Satisfeita jamais vou ficar. Tenho ideias absurdas, até ridículas, mas me orgulho delas, teimo nelas, sou por vezes cara de pau. Me sinto bem sendo assim. Gosto de arriscar, da alegria da vitória, da angústia da derrota, de acompanhar nervosamente o cronômetro até os segundos finais pra ver o que vai acontecer. Sou do contra, eu sei, mas gosto de ser assim. É diferente. O Brasil é diferente da Alemanha e eu gosto disso. 
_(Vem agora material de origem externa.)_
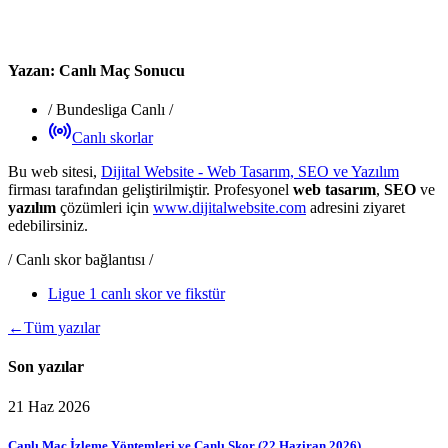
Yazan:
Canlı Maç Sonucu
/
Bundesliga Canlı
/
Canlı skorlar
Bu web sitesi,
Dijital Website - Web Tasarım, SEO ve Yazılım
firması tarafından geliştirilmiştir. Profesyonel
web tasarım
,
SEO
ve
yazılım
çözümleri için
www.dijitalwebsite.com
adresini ziyaret
edebilirsiniz.
/ Canlı skor bağlantısı /
Ligue 1 canlı skor ve fikstür
←
Tüm yazılar
Son yazılar
21 Haz 2026
Canlı Maç İzleme Yöntemleri ve Canlı Skor (22 Haziran 2026)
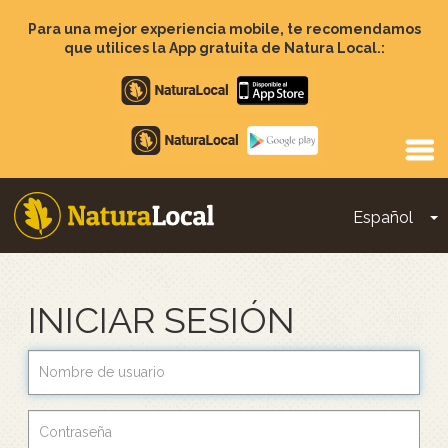
Pasar
al
Para una mejor experiencia mobile, te recomendamos
contenido
que utilices la App gratuita de Natura Local.:
principal
Apple
store
Google
Play
Español
T
Main
navigation
INICIAR SESIÓN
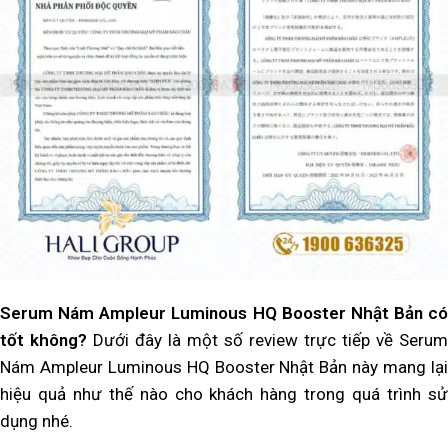
Serum Nám Ampleur Luminous HQ Booster Nhật Bản có
tốt không?
Dưới đây là một số review trực tiếp về Serum
Nám Ampleur Luminous HQ Booster Nhật Bản này mang lại
hiệu quả như thế nào cho khách hàng trong quá trình sử
dụng nhé.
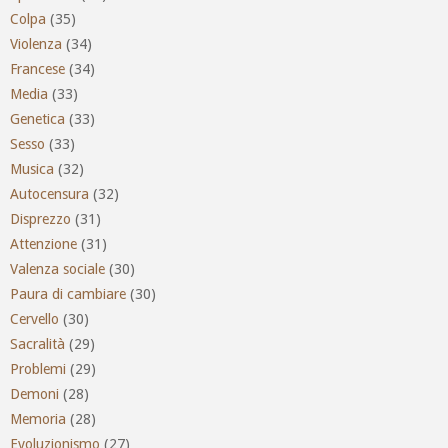
Colpa
(35)
Violenza
(34)
Francese
(34)
Media
(33)
Genetica
(33)
Sesso
(33)
Musica
(32)
Autocensura
(32)
Disprezzo
(31)
Attenzione
(31)
Valenza sociale
(30)
Paura di cambiare
(30)
Cervello
(30)
Sacralità
(29)
Problemi
(29)
Demoni
(28)
Memoria
(28)
Evoluzionismo
(27)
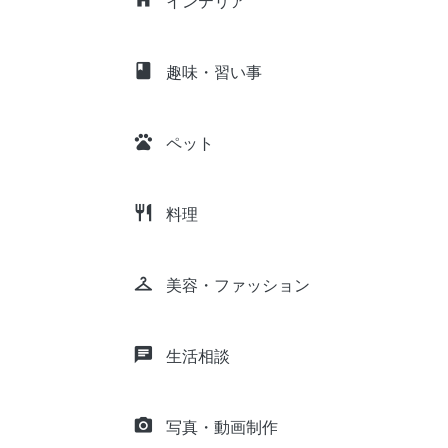
インテリア
class
趣味・習い事
pets
ペット
restaurant
料理
checkroom
美容・ファッション
chat
生活相談
camera_alt
写真・動画制作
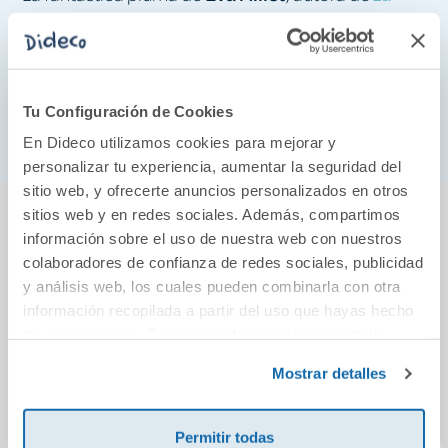
que ya acumula más de 24.000 libros
última sirena
vendidos.
*Una serie unisex llena de misterio, amistad,
Tu Configuración de Cookies
suspense ¡y fantasmas!
En Dideco utilizamos cookies para mejorar y
personalizar tu experiencia, aumentar la seguridad del
sitio web, y ofrecerte anuncios personalizados en otros
También podría gustarte...
sitios web y en redes sociales. Además, compartimos
información sobre el uso de nuestra web con nuestros
colaboradores de confianza de redes sociales, publicidad
y análisis web, los cuales pueden combinarla con otra
información recopilada a partir del uso que hayas hecho
de sus servicios. Para más información consulta la
Política de Cookies
y la
Política de Privacidad
.
Mostrar detalles
Permitir todas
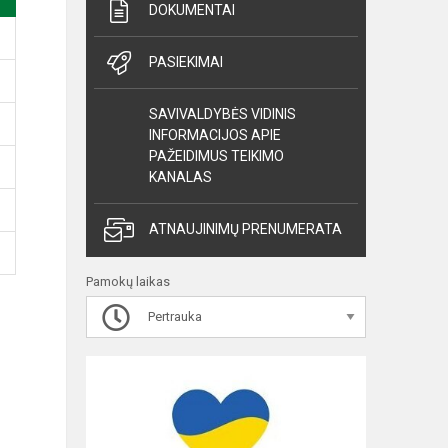
DOKUMENTAI
PASIEKIMAI
SAVIVALDYBĖS VIDINIS
INFORMACIJOS APIE
PAŽEIDIMUS TEIKIMO
KANALAS
ATNAUJINIMŲ PRENUMERATA
Pamokų laikas
Pertrauka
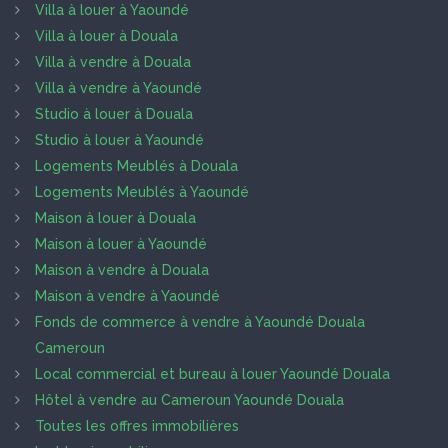
Villa à louer à Yaoundé
Villa à louer à Douala
Villa à vendre à Douala
Villa à vendre à Yaoundé
Studio à louer à Douala
Studio à louer à Yaoundé
Logements Meublés à Douala
Logements Meublés à Yaoundé
Maison à louer à Douala
Maison à louer à Yaoundé
Maison à vendre à Douala
Maison à vendre à Yaoundé
Fonds de commerce à vendre à Yaoundé Douala
Cameroun
Local commercial et bureau à louer Yaoundé Douala
Hôtel à vendre au Cameroun Yaoundé Douala
Toutes les offres immobilières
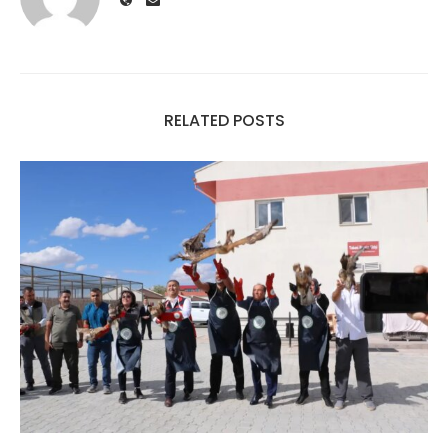
RELATED POSTS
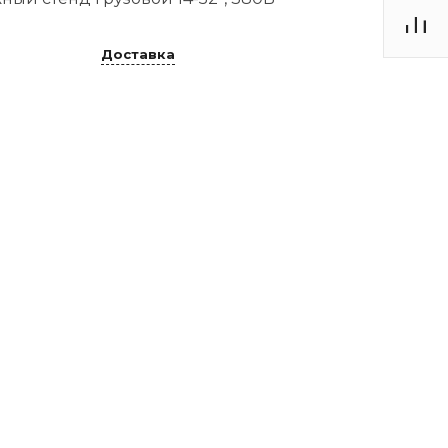
Доставка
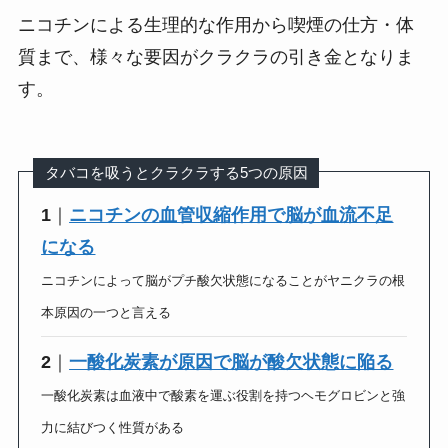
ニコチンによる生理的な作用から喫煙の仕方・体
質まで、様々な要因がクラクラの引き金となりま
す。
タバコを吸うとクラクラする5つの原因
1
｜
ニコチンの血管収縮作用で脳が血流不足
になる
ニコチンによって脳がプチ酸欠状態になることがヤニクラの根
本原因の一つと言える
2
｜
一酸化炭素が原因で脳が酸欠状態に陥る
一酸化炭素は血液中で酸素を運ぶ役割を持つヘモグロビンと強
力に結びつく性質がある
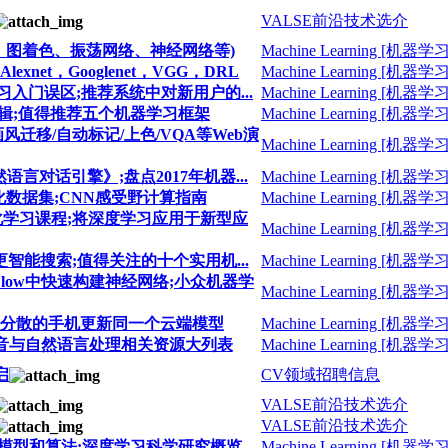
VALSE前沿技术选介
掘库(聚类、图着色、振荡网络、神经网络等)
Machine Learning [机器学习
exnet，Googlenet，VGG，DRL
Machine Learning [机器学习
深度学习入门误区;推荐系统中对新用户的...
Machine Learning [机器学习
义编辑;值得推荐五个机器学习框架
Machine Learning [机器学习
/画风迁移/自动标记/上色/VQA等Web演
Machine Learning [机器学习
语言对话引擎》;盘点2017年机器...
Machine Learning [机器学习
本简化数据集;CNN感受野计算指南
Machine Learning [机器学习
度的深度强化学习课程;将深度学习应用于新型应
Machine Learning [机器学习
h 进行更智能搜索;值得关注的十个实用机...
Machine Learning [机器学习
ensorFlow中快速构建神经网络;小众机器学
Machine Learning [机器学习
：通过分散的手机更新同一个云端模型
Machine Learning [机器学习
镜像；语音与自然语言处理相关资源大列表
Machine Learning [机器学习
启
CV领域招聘信息
VALSE前沿技术选介
VALSE前沿技术选介
论、模型和算法;深度学习科学研究概览
Machine Learning [机器学习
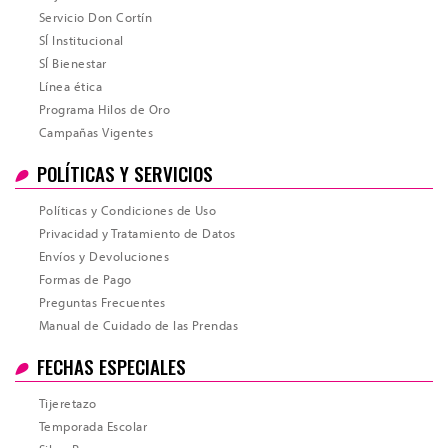
Servicio Don Cortín
SÍ Institucional
SÍ Bienestar
Línea ética
Programa Hilos de Oro
Campañas Vigentes
POLÍTICAS Y SERVICIOS
Total
Políticas y Condiciones de Uso
Privacidad y Tratamiento de Datos
Envíos y Devoluciones
Formas de Pago
Preguntas Frecuentes
Manual de Cuidado de las Prendas
FECHAS ESPECIALES
Tijeretazo
Temporada Escolar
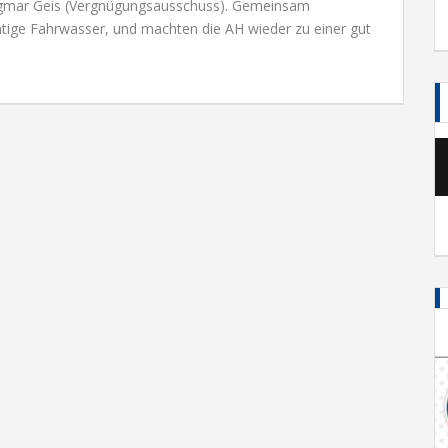
Dagmar Geis (Vergnügungsausschuss). Gemeinsam
chtige Fahrwasser, und machten die AH wieder zu einer gut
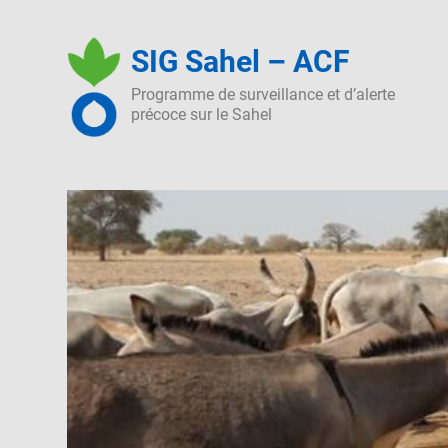
Skip
to
SIG Sahel – ACF
content
Programme de surveillance et d’alerte
précoce sur le Sahel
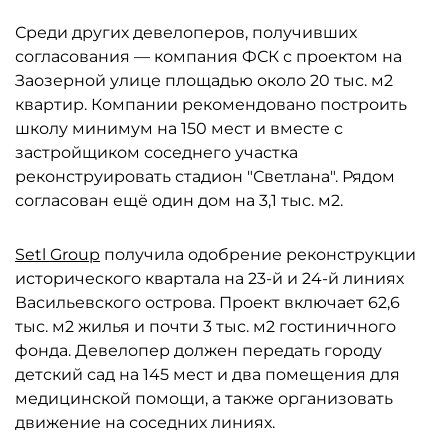
Среди других девелоперов, получивших
согласования — компания ФСК с проектом на
Заозерной улице площадью около 20 тыс. м2
квартир. Компании рекомендовано построить
школу минимум на 150 мест и вместе с
застройщиком соседнего участка
реконструировать стадион "Светлана". Рядом
согласован ещё один дом на 3,1 тыс. м2.
Setl Group
получила одобрение реконструкции
исторического квартала на 23-й и 24-й линиях
Васильевского острова. Проект включает 62,6
тыс. м2 жилья и почти 3 тыс. м2 гостиничного
фонда. Девелопер должен передать городу
детский сад на 145 мест и два помещения для
медицинской помощи, а также организовать
движение на соседних линиях.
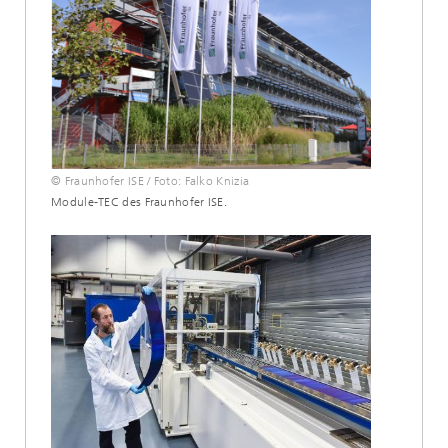
© Fraunhofer ISE / Foto: Falko Knizia
Module-TEC des Fraunhofer ISE.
Gosto das praias e dos diferentes climas daqui. Gosto da ideia de ter um país desse tamanho pra conhecer. Um país a desvendar que fala a minha língua materna, e já faz algum tempo que admiti gostar da Língua Portuguesa. Gosto de sonhar mil mudanças pro Brasil, mas me alegro mais ainda em saber que posso mudar o dia de alguém apenas fazendo uma gentileza inesperada. Gosto das ideias alemãs, mas também das emoções brasileiras. Gosto do inesperado, das adaptações, de tantas diferenças num só lugar, dos desafios a enfrentar, gosto do frio do inverno, gosto da praia no verão, gosto do Brasil. E por que não gostaria? E por que me mudaria? Então eu fico. 

Fico por ficar. 

1 comentários:

Dayane Pereira disse...

Ah Ana que lindo! Penso que só quem viveu longe de seu país e de sua família tem essa propriedade para decidir o que é melhor, onde seu coração está. Pra nós que não vivemos fora, é fácil julgar e dizer que vc é louca de ter voltado, se fosse eu ficava lá e blá blá blá. Mas vc viveu a experiência e escolheu ficar. Então, bem vinda de volta.